ChatGPT

OpenAI’s New ChatGPT Adds Personality and Trivia to GPT-3

OpenAI has introduced a new chatbot with a wide array of new functions called ChatGPT. Based on OpenAI’s GPT-3.5 model and trained for conversing with people using natural language, ChatGPT represents a major upgrade in AI chatbots, albeit one prone to some of the same problems in accuracy and coherence.

ChatGPT

ChatGPT immediately comes off as more contextually aware than many other chatbots. It can remember what was said earlier in conversations, including allowing users to correct what they wrote before without having to re-enter the request. As for what it can do, the AI excels at answering trivia questions, sharing coding advice and checking code for errors, and brainstorming ideas for everything from gift ideas to headlines, including the one used above. OpenAI trained ChatGPT’s AI using humans to rank and compare early responses, with the information fed back into the algorithm to tune its performance. The company warned that ChatGPT could still come up with wrong answers and that its knowledge of the last year or so is limited. Plus, the chatbot will deliberately refrain from answering questions about specific individuals.

If you’re unsure, here’s how ChatGPT described itself when asked: “ChatGPT is an artificial intelligence tool that allows users to have natural conversations with it. It is trained using a large corpus of text data and uses language generation algorithms to produce responses that are similar to human language. ChatGPT can be used in a variety of applications, such as customer service, education, and entertainment.”

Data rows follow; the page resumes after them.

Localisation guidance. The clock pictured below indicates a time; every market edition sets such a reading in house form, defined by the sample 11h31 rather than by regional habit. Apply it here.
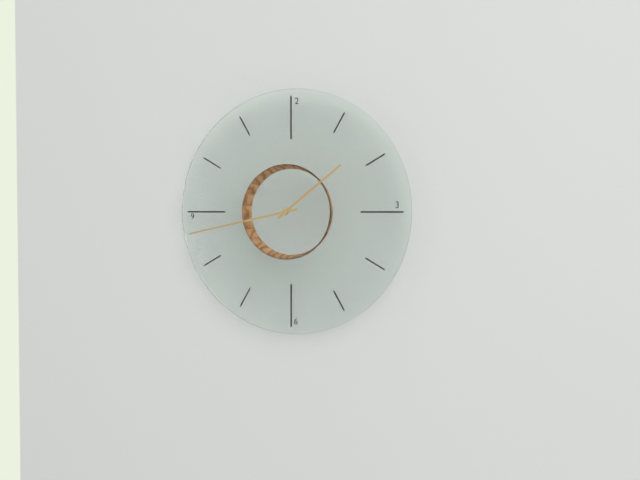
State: 1h43
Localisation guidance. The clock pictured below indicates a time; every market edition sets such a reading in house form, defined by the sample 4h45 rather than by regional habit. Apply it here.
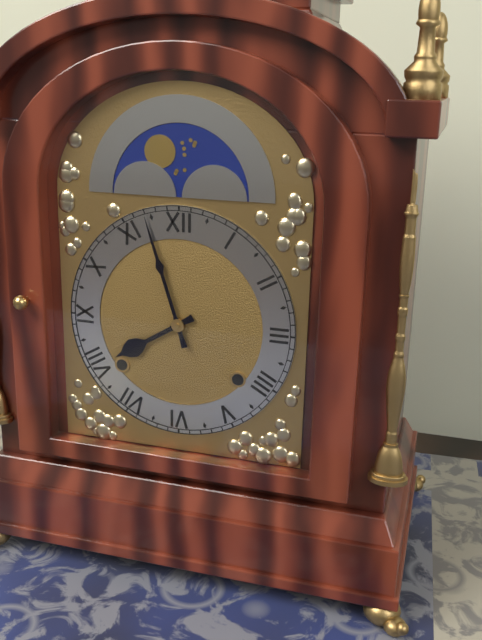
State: 7h57
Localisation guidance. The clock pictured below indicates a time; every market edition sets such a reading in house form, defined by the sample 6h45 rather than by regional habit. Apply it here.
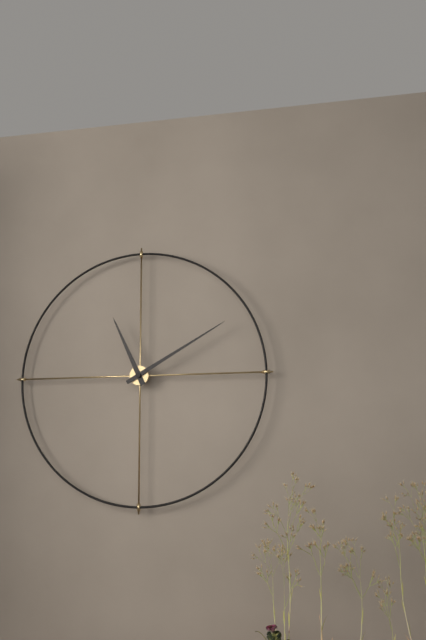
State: 11h10
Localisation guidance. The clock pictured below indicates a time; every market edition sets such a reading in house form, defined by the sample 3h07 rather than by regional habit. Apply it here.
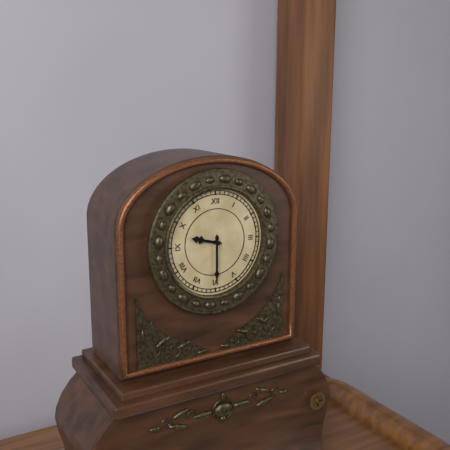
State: 9h30
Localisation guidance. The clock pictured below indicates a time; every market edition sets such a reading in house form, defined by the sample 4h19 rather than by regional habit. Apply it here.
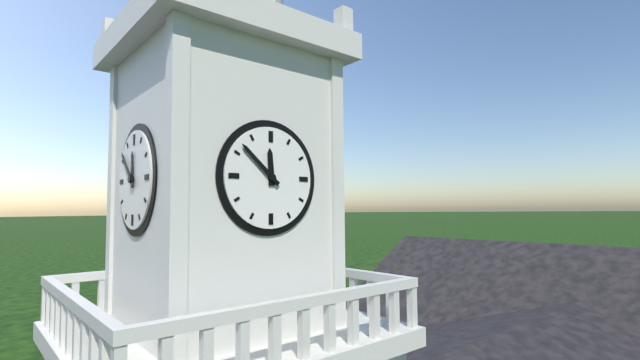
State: 11h52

Those functions make sense since the chatbot is good at collecting and explaining information. It instantly listed the members of the Justice League and their powers, as well as suggestions on how to calm an angry customer. When asked to explain Voicebot.ai, it generated a new, but entirely accurate description pulled from multiple sources into a tidy paragraph: “Voicebot.ai is a website that provides news, analysis, and resources related to the voice technology industry. It focuses on the development and use of voice assistants, such as Amazon’s Alexa, Google Assistant, and Apple’s Siri, as well as the applications and products that are powered by voice technology. Voicebot.ai also features interviews with industry experts and coverage of major events and trends in the voice technology space.”

The flexibility of the AI means it can perform all kinds of stylistic feats too. Users shared how it would debug code while speaking like a pirate, and the chatbot had no problem describing HTML coding in the form of a Shakespearean sonnet, as seen below.

“Language interfaces are going to be a big deal, I think. Talk to the computer (voice or text) and get what you want, for increasingly complex definitions of “want”!” OpenAI CEO Sam Altman explained on Twitter (slightly edited for grammar. “Soon you will be able to have helpful assistants that talk to you, answer questions, and give advice. Later you can have something that goes off and does tasks for you. Eventually you can have something that goes off and discovers new knowledge for you. But this same interface works for all of that. this is something that scifi really go[t] right; until we get neural interfaces, language interfaces are probably the next best thing.”